International Women’s Day is a moment to celebrate women’s achievements, recognise their resilience, and challenge the structural inequalities that continue to shape their lives.

In the debt advice sector, it also gives us an opportunity to reflect on the extraordinary role women play. Both within the money and debt advice sector, and within households experiencing financial hardship.

The money and debt advice sector is improved by women who help to make up the workforce. Across Scotland, women make up a significant proportion of advisers, managers and volunteers who work tirelessly to support people in financial crisis.

Every day, they hold space for some of the most difficult conversations a person can have. They guide clients through fear and uncertainty. They negotiate with creditors. They challenge unfair systems. They help rebuild the confidence of their clients alongside helping them with their finances.

It is work that requires technical expertise, but also empathy, patience and emotional intelligence. The sector is stronger because of the women who bring these qualities to it.

Today, we celebrate them.

We also recognise the women on the other side of the adviser’s desk.

Financial difficulty rarely exists in isolation. In many households, when money becomes tight, it is women who shoulder the burden. They stretch food budgets. They cut back on their own essentials. They absorb children’s anxieties. They manage bills, juggle payments and make impossible choices about what can, and cannot, be paid.

They carry the emotional labour of hardship: protecting children from the reality of debt, shielding partners from stress, and internalising the fear of not being able to make ends meet.

Too often, this work is invisible. Too often, it is expected.

On International Women’s Day, we want to say clearly: this is strength. This is resilience. And it deserves recognition, not stigma.

Women are more likely to experience low pay, insecure work, part-time employment and caring responsibilities. These structural inequalities mean women are at greater risk of poverty and financial exclusion.
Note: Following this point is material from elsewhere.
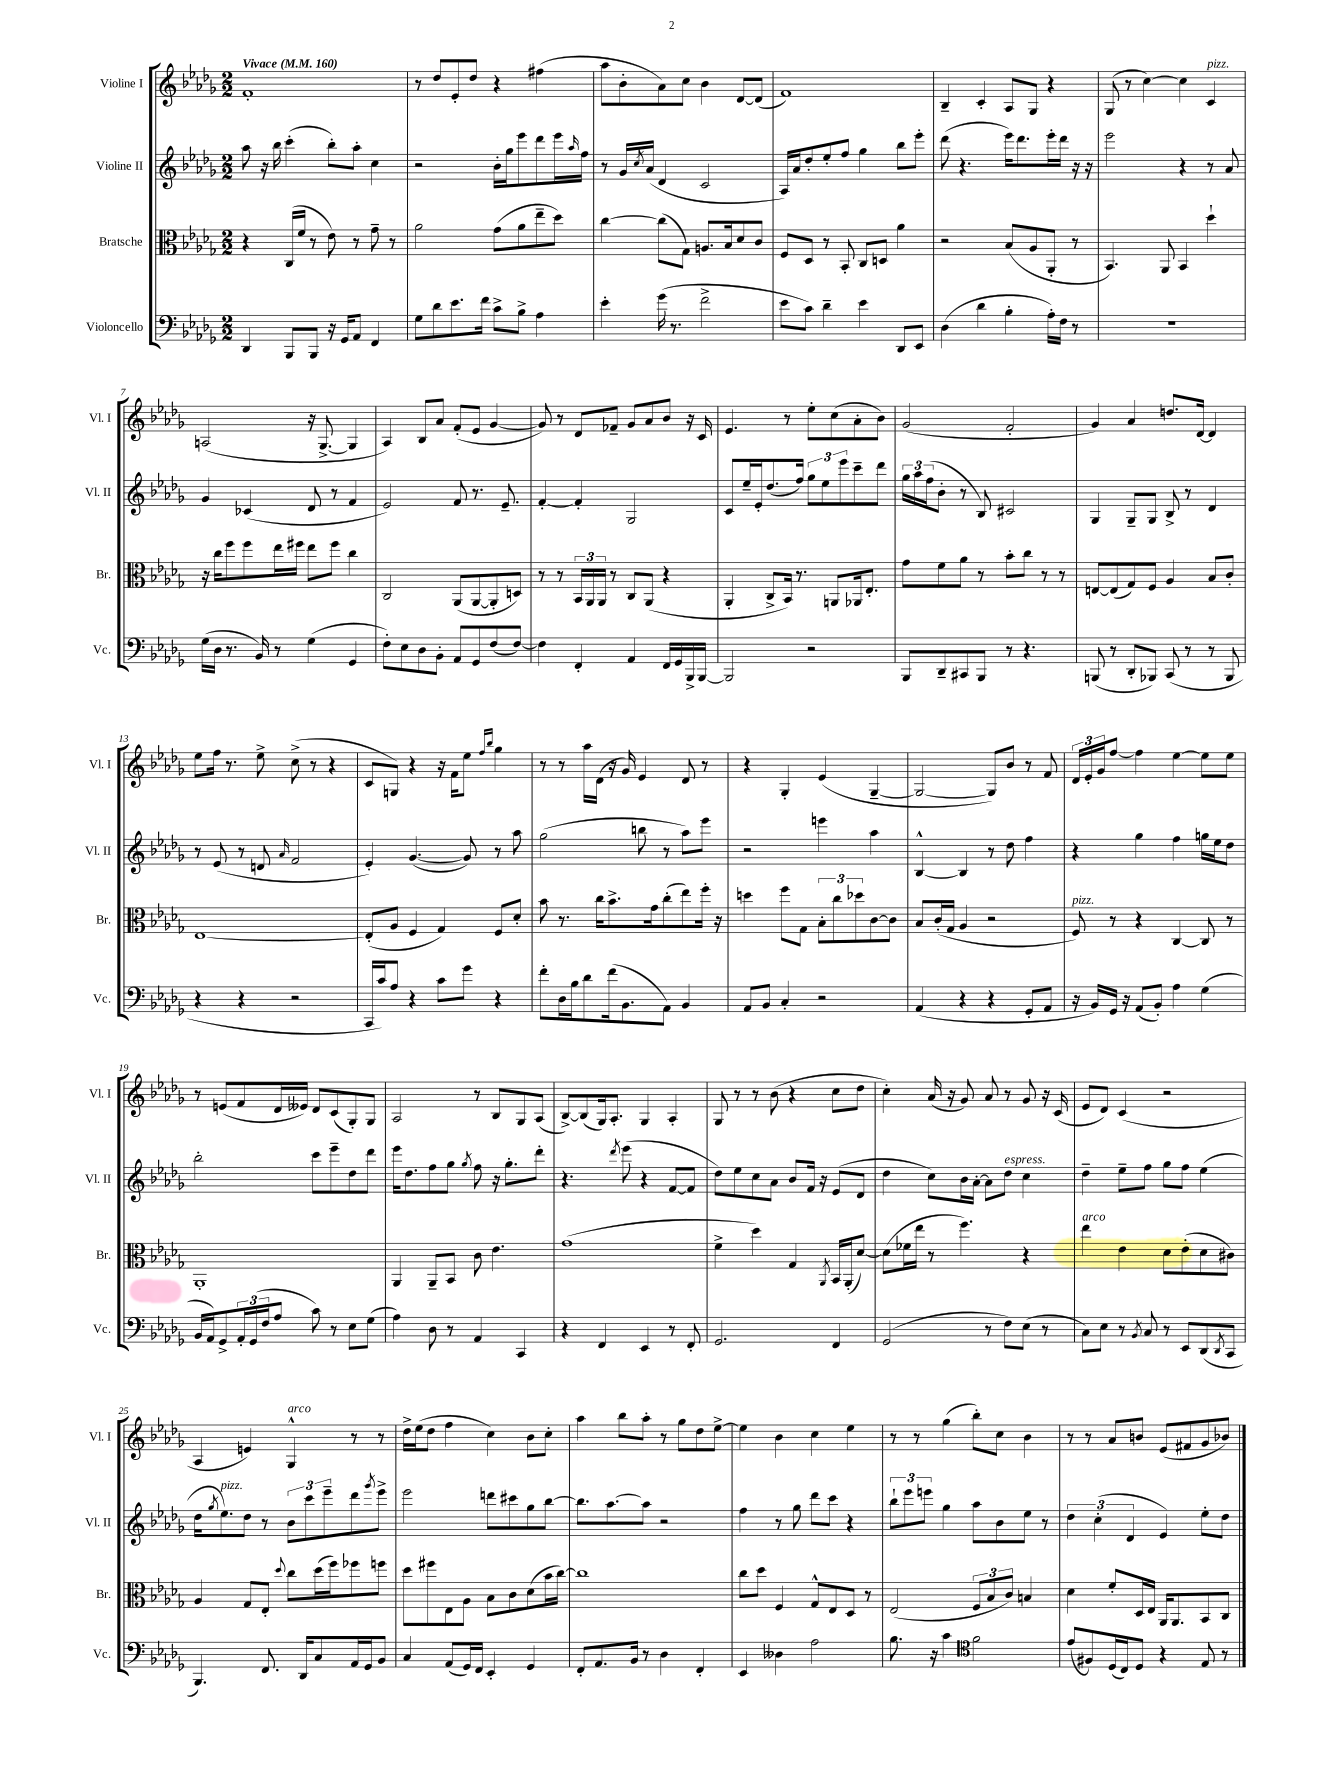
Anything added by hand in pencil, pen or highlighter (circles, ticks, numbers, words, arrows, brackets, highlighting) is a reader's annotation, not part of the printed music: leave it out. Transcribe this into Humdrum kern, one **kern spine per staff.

When debt escalates, the consequences can be severe:

  • Exclusion from affordable credit
  • Barriers to housing
  • Limited access to essential services
  • Damage to mental health and wellbeing

Financial hardship can isolate women socially and economically. It can shrink opportunities and undermine confidence. It can silence ambition.

But these outcomes are not inevitable. They are shaped by policy, funding, access to advice and the systems that surround people.

It is also vital to acknowledge that women’s experiences are not uniform.

If you are a disabled woman, a Black or minority ethnic woman, a migrant woman, a lone parent, or someone facing multiple disadvantages, the risk of poverty, debt and financial exclusion increases significantly.

Intersectionality matters because inequality compounds. Structural racism, ableism, gender discrimination and economic disadvantage do not operate separately, they intersect.

To improve women’s financial wellbeing, we must understand these overlapping barriers and design services, policies and funding that reflect real lives, not abstract categories.

Financial abuse remains a hidden but deeply damaging form of domestic abuse, and it primarily impacts women.

Controlling access to money, building debt in someone else’s name, preventing employment, monitoring spending: these are tactics used to entrap and disempower.

The consequences can last for years. Women may leave abusive relationships only to face debt, damaged credit files and long-term financial instability. Without specialist advice and support, rebuilding independence can feel impossible.

Advice services play a critical role in supporting victim survivors to regain control, challenge unfair debts and rebuild their financial futures.

Another issue which faces women is the precarity of funding for advice services.

When advice services close or reduce capacity, it is women who are disproportionately affected. Women who are juggling caring responsibilities and part-time work. Women who are recovering from abuse. Women who are already navigating complex systems on behalf of their families.

Without accessible, well-funded advice services, financial exclusion deepens. Poverty becomes entrenched. Stigma grows.

Sustainable funding is not simply about organisational survival, it is about protecting women’s wellbeing and life chances.


Advice changes lives

We see it every day.

A woman who has been living with overwhelming debt finally sleeps through the night.
A single parent regains confidence after negotiating affordable repayments.
A survivor of abuse clears coerced debt and begins to rebuild independence.

Advice services do not just resolve financial problems, they restore dignity, agency and hope.

On this International Women’s Day, we celebrate the women who make the money and debt advice sector extraordinary.

We stand in awe of the women who carry the burden of debt and still show up for their families.

And we recommit to challenging the stigma that surrounds financial hardship. Debt is not a personal failing. Poverty is not an individual flaw. Financial exclusion is not inevitable.

If we want to change wellbeing outcomes for women, we must:

  • Challenge harmful gender norms about who “should” manage money and absorb hardship
  • Recognise and address intersectional inequalities
  • Confront financial abuse
  • Protect and invest in advice services

When we do, we do more than budget. We change lives.